I mean, I could be wrong ![]()
It’s just that I remember a thought I had where I was frustrated by a blacklist and thought to myself “Shouldn’t autocorrect just correct it?” but then I said to myself “Oh well of course there’s a blacklist otherwise I could input this similarly spelled (and similar in concept) word that isn’t correct but get it correct every time”, but unfortunately I cannot recall the exact word that spurred me to think that.
I do suspect they did add some blacklists, but not everywhere. For example if you answer “burnable garbage” for 不燃ゴミ, it will be marked wrong although the difference between that answer and “unburnable garbage” is only 2 characters.
That’s interesting. If they do have blacklists, then they really should use them more
There was some discussion about possibly implementing blacklists, but when I asked about it several years ago, it was still in the hopper as a “to do” item. The really big one is, “sake” vs. “fake”… you could, in theory, mix these two up and burn them to completion.
Kristen confirmed in this post that they have hidden blacklists:
Thanks for sharing the confirmation!
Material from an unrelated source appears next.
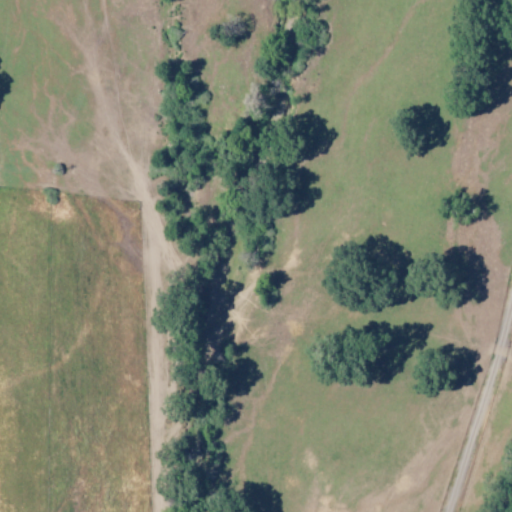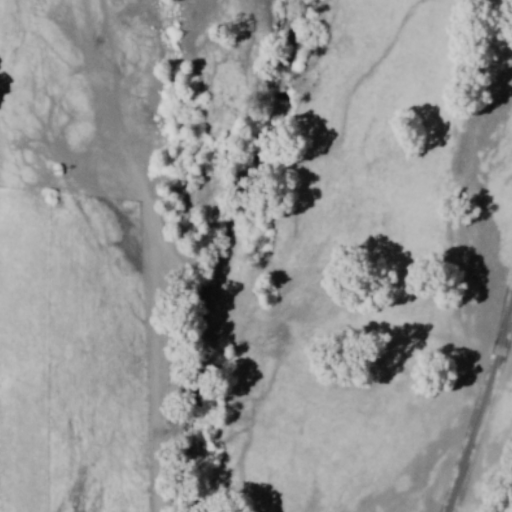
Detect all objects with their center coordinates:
road: (483, 409)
Glad they utilize that now
I definitely hope they expand upon it ^^
Is the melon somewhere in there?
Maybe if you send them this specific instance in email, they’ll do something about it.
Oh, looks like it was introduced in December
Sent it their way 
They should indeed, but then they would probably have to hire a lot of interns who go through every item and think about any possible typo anyone could make and add them to the blacklist. And even then they would probably miss a lot of them. It’s not impossible, but certainly not anywhere near easy.
Maybe they could make a forum thread for blacklist suggestions, or something like that? I figure more people would post in something like that compared to having to send an email
That would be a nightmare for them to maintain. Somebody has to constantly follow that thread and filter the blacklist suggestions by usefulness, and then maintain them in the database. Then other people start new threads suggesting other blacklists and then they have to monitor that thread too. Then other people ask that certain blacklists be removed because of reasons. And then there is a debate about whether a blacklist item should be removed or not. Repeat ad nauseam.
Again, not impossible, but they don’t have that many employees to do this.
There is a good reason why the blacklist is secret.
Platron pretty much nailed it. We use the blacklist for specific things, like numeral answers, words that are very close but have opposite meanings, etc. Trying to expand it to just generally include typos that are other words would be good for when you’re doing reviews, but it would be really tough to stay on top of.
I was thinking of something more like just making a single thread and just directing everyone there. Then, for each post there, I just thought of it is as checking “does this word have a different meaning than the actual answer” and adding it if it does.
That said, I did figure it probably wouldn’t be that simple. I don’t personally have any experience working on anything larger-scale*, so it’s not that surprising if any suggestions I make are bad. Thanks for informing me!
*large-scale as in management needed, not regarding budget or physical size
It probably has less to do with experience managing large scale projects than knowing the nature of people on the internet. Quite impossible to predict once you open the floodgates.
Establish desired behavior, build for it, everyone does everything except that…
I believe so? @oldbonsai has shown me the formula the system uses to judge how many accepted deviations are allowed, but I’m afraid I don’t remember the specifics.